Health insurers are targeting advanced imaging services for more aggressive oversight rather than imposing stricter controls across all services, due to increased costs and safety concerns, according to a study released by the Center for Studying Health System Change (HSC).
Some insurers are requiring prior authorization for advanced imaging studies. Lacking such approval, health plans can typically deny payment to the provider performing the imaging study, even though a different provider may have ordered the study, HSC said.

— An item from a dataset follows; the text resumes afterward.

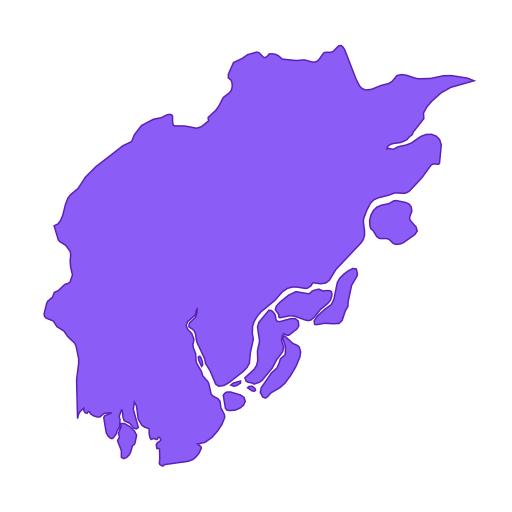 Riau, Mercator projection, rotated 93°
{"feature_id": "IDN-492", "entity_name": "Riau", "entity_type": "Province", "adm_level": 1, "iso_a3": "IDN", "parent_name": "Indonesia", "parent_adm1": "", "projection": "mercator", "projection_center": [102.223, 0.735], "detail": "fine", "context": "isolated", "style": "filled", "palette": "violet", "viewbox_px": 512, "rotation_deg": 93, "n_neighbors": 0, "source": "natural_earth", "source_scale": "10m", "svg_char_len": 6096}
<svg xmlns="http://www.w3.org/2000/svg" viewBox="0 0 512 512"><g transform="rotate(93 256 256)"><path d="M69.6,47.4L77.4,70.3L83.4,79.7L91.8,88.2L97.9,93.0L104.4,96.2L110.0,95.6L124.1,105.5L126.8,106.5L129.0,109.2L131.7,111.1L133.6,114.2L135.2,117.8L136.3,124.1L137.4,127.4L139.4,130.0L142.2,131.0L141.6,129.2L142.3,124.5L139.5,119.9L137.4,112.1L135.1,106.9L128.0,97.7L125.7,92.5L125.3,87.1L126.8,82.4L130.0,78.8L135.2,76.8L154.0,77.6L154.9,78.9L154.7,83.4L155.9,85.8L169.1,94.4L182.6,105.7L184.6,108.2L185.6,110.8L185.7,120.6L188.5,127.1L191.5,137.0L193.7,141.2L197.2,144.4L204.9,147.9L213.2,150.5L216.0,150.6L225.4,148.9L229.8,148.7L234.1,149.8L237.4,151.8L265.3,175.5L276.3,181.4L279.2,184.7L280.4,190.0L279.7,197.3L280.8,198.6L282.6,199.2L285.4,202.8L285.8,204.8L284.9,213.7L285.1,218.1L286.7,222.9L290.3,227.7L299.6,235.1L311.5,248.1L316.0,251.5L321.2,254.3L326.0,255.7L333.4,255.6L339.3,254.3L352.3,256.5L363.3,257.0L368.0,259.2L372.1,262.8L383.8,276.3L387.0,281.2L388.0,286.5L386.0,289.6L373.0,295.9L365.8,300.8L361.5,301.8L344.8,310.7L336.8,312.4L334.7,313.4L332.9,314.8L330.6,318.9L329.5,319.5L326.4,318.9L320.4,313.2L315.5,311.9L312.1,312.0L313.2,312.8L317.9,313.4L325.3,320.9L329.0,322.1L332.9,320.3L336.6,316.2L342.5,313.6L347.8,314.3L350.3,314.0L356.6,311.2L364.3,310.3L366.2,309.6L374.3,304.4L378.3,303.0L384.0,297.5L386.1,296.4L396.4,293.5L398.2,291.4L400.5,286.5L403.0,284.3L409.5,283.1L415.9,279.3L418.9,278.8L425.7,281.1L432.5,285.0L439.4,290.4L444.7,297.1L446.9,304.6L449.0,301.3L450.1,300.6L451.3,300.7L456.5,302.9L461.1,306.6L462.6,308.5L464.5,312.8L469.1,336.3L470.7,338.1L469.3,341.1L468.1,341.7L464.1,341.5L454.3,342.2L453.4,342.7L453.5,344.9L449.5,345.8L447.5,344.5L445.2,341.5L443.5,341.8L442.1,343.0L442.3,344.3L443.9,344.6L444.5,345.4L443.6,348.7L444.7,351.1L443.4,352.2L439.7,353.3L434.0,353.8L432.7,358.5L430.9,361.2L424.9,365.1L411.9,367.5L408.4,369.8L415.5,370.5L433.5,364.5L435.0,366.6L434.1,369.3L429.7,373.4L427.4,379.0L424.3,380.3L417.0,381.5L417.0,382.3L423.3,384.3L426.6,383.2L433.9,383.3L438.2,385.7L440.7,386.1L445.1,388.9L446.0,390.3L445.2,392.5L443.1,394.7L440.1,396.4L425.3,399.6L423.4,398.6L420.1,391.7L421.0,399.2L424.9,403.5L425.1,406.2L424.2,409.6L422.5,412.7L420.1,414.5L420.1,415.3L422.0,416.5L421.6,418.3L419.7,419.7L417.0,420.0L420.5,423.5L423.2,424.9L427.7,425.7L388.9,428.7L372.6,427.5L367.9,427.7L355.0,431.1L352.3,432.8L346.3,439.8L341.0,443.9L336.9,451.2L331.6,454.9L329.0,462.3L327.3,464.1L324.8,464.6L314.6,462.6L312.1,461.7L307.8,457.1L303.0,455.6L300.8,451.5L294.3,445.4L293.4,442.6L291.7,440.3L284.5,438.3L276.6,440.6L270.9,441.3L264.3,441.1L261.0,441.9L255.4,446.5L252.0,452.5L250.2,454.3L236.4,459.2L234.4,455.5L231.1,453.2L225.4,451.1L214.5,449.0L208.4,447.0L204.6,444.5L197.9,437.3L186.1,430.4L175.3,420.7L152.8,394.6L148.2,386.2L141.3,383.8L131.7,377.2L124.8,365.6L122.9,358.0L119.6,352.1L119.1,349.8L119.5,347.6L120.7,346.7L127.3,346.2L129.7,345.3L130.3,344.5L129.9,333.7L131.5,322.0L129.7,317.3L123.5,310.4L120.5,311.1L119.8,310.7L112.4,303.6L107.7,300.7L99.4,297.0L94.5,291.3L92.1,289.4L88.1,288.6L84.5,289.0L81.8,290.0L79.5,293.0L75.9,293.1L64.0,288.6L59.5,280.2L55.4,275.0L52.3,265.9L52.9,263.5L57.3,258.8L57.3,257.2L56.3,255.5L53.5,253.4L53.3,250.2L53.4,247.8L54.6,244.4L58.0,240.0L58.7,226.0L57.6,218.1L59.5,208.9L58.6,205.7L56.8,203.6L49.6,199.0L48.8,196.7L48.8,192.7L47.9,189.9L41.8,184.5L41.3,182.2L42.6,180.2L45.6,178.1L73.8,165.5L81.0,161.3L83.3,158.7L84.5,155.0L83.5,149.3L79.1,139.9L76.7,132.3L74.4,129.1L68.4,124.7L67.2,120.1L67.6,115.3L70.2,105.8L70.5,102.5L69.5,90.7L66.2,78.2L65.6,70.4L67.3,54.2L69.6,47.4ZM382.0,246.1L384.0,251.2L383.0,253.4L382.4,257.7L381.3,259.5L378.2,260.7L369.4,252.0L365.3,249.7L360.5,248.8L350.7,249.6L340.9,248.0L326.7,250.8L322.0,249.6L309.4,240.2L309.7,237.7L311.5,235.5L313.8,233.8L318.9,232.6L320.2,231.0L320.3,228.8L316.7,217.9L316.4,213.5L318.8,210.4L323.3,209.6L326.6,211.2L333.4,219.0L333.5,220.6L332.2,224.4L334.1,225.5L338.9,226.1L345.2,223.7L350.3,224.4L358.2,229.8L367.0,233.9L379.9,243.4L382.0,246.1ZM226.3,98.5L235.1,109.7L236.5,112.7L237.1,117.0L236.2,119.6L232.5,123.9L231.7,126.7L232.1,131.9L231.8,134.1L230.2,136.5L224.6,140.3L222.6,142.9L219.9,143.8L214.4,144.4L209.0,143.3L204.5,141.2L200.9,137.9L198.7,133.4L196.6,125.6L193.7,121.4L193.3,119.0L194.7,109.4L196.1,105.9L198.7,103.6L203.0,102.7L209.1,104.6L211.3,104.4L213.1,103.2L218.7,97.6L222.6,96.3L226.3,98.5ZM317.1,197.9L317.8,200.5L317.4,203.4L314.1,214.1L313.9,216.9L314.1,219.8L316.4,228.8L316.1,229.8L312.9,230.4L308.6,233.9L305.1,233.1L301.0,229.8L293.4,221.4L289.5,214.2L290.9,202.3L290.5,200.2L288.3,198.4L287.2,196.1L285.8,191.5L287.4,187.2L286.7,182.4L286.9,180.0L287.7,178.8L289.3,178.3L291.8,178.2L296.1,179.3L299.7,181.9L305.9,188.7L314.5,195.0L317.1,197.9ZM319.6,184.0L321.4,191.8L321.2,193.9L317.7,194.6L312.6,191.4L305.5,184.4L300.6,178.3L295.5,176.0L278.2,173.4L273.8,171.2L269.3,167.1L265.8,162.9L263.3,158.5L263.7,155.1L269.0,153.7L271.1,154.2L280.3,159.0L296.9,161.6L301.6,161.6L306.3,164.0L315.8,166.6L319.0,169.5L319.6,175.0L319.6,184.0ZM391.9,233.9L396.1,237.2L397.4,239.2L396.6,241.8L392.0,244.6L387.3,243.9L371.8,234.3L366.7,229.2L361.2,227.1L357.3,226.2L353.4,222.0L351.5,221.6L344.4,222.0L337.0,224.9L334.6,224.5L334.4,223.1L341.3,214.7L343.2,209.9L344.8,208.0L349.4,206.4L354.7,206.9L364.4,210.4L373.6,215.2L381.6,220.5L386.3,225.3L391.9,233.9ZM459.1,371.1L461.6,372.5L464.0,374.8L465.3,377.4L464.1,379.9L457.4,380.3L447.6,384.6L443.9,382.9L440.0,384.1L433.5,381.7L430.3,382.3L430.2,378.5L433.0,373.1L437.2,368.2L441.3,365.8L449.4,367.1L450.8,367.8L451.8,369.4L459.1,371.1ZM411.0,268.6L411.8,274.3L411.3,277.3L409.6,278.6L396.9,281.4L394.9,280.2L393.5,278.4L393.1,274.5L395.6,264.1L397.9,260.5L401.7,259.1L405.7,260.7L408.7,264.0L411.0,268.6ZM386.5,268.7L387.2,271.5L386.2,274.4L384.0,271.9L381.6,264.9L383.7,264.8L386.5,268.7ZM390.3,249.4L391.2,250.9L390.7,253.4L388.0,257.5L386.7,256.1L386.2,253.1L388.2,250.2L390.3,249.4ZM359.0,306.9L360.7,305.5L364.2,304.1L367.5,303.5L369.1,304.6L363.1,307.7L359.9,308.4L359.0,306.9Z" fill="#8b5cf6" stroke="#5b21b6" stroke-width="1.5"/></g></svg>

Repeated imaging may result from poor quality images generated by substandard equipment or from inaccurate interpretation of results by inadequately trained physicians. Regardless, some insurers are concerned that repeated use of CT scans, for example, can expose patients to excessive amounts of radiation, because these scans generally emit significantly larger amounts of radiation than traditional x-rays, according to the report.
Plan strategies range from informing physicians about evidence-based imaging guidelines to requiring prior authorization of services to credentialing physicians and imaging equipment.
Mindful of the physician backlash against managed care in the 1990s, health insurers are instituting requirements that they perceive to be less intrusive and burdensome for physicians. Some physicians, however, view the requirements as administratively onerous and obstacles to patient care, according to the study.
"Despite physician objections, health plans generally have stood firm because they believe the cost savings and patient safety gains outweigh the negatives," said HSC Health Researcher Ann Tynan, MPH, coauthor of the study.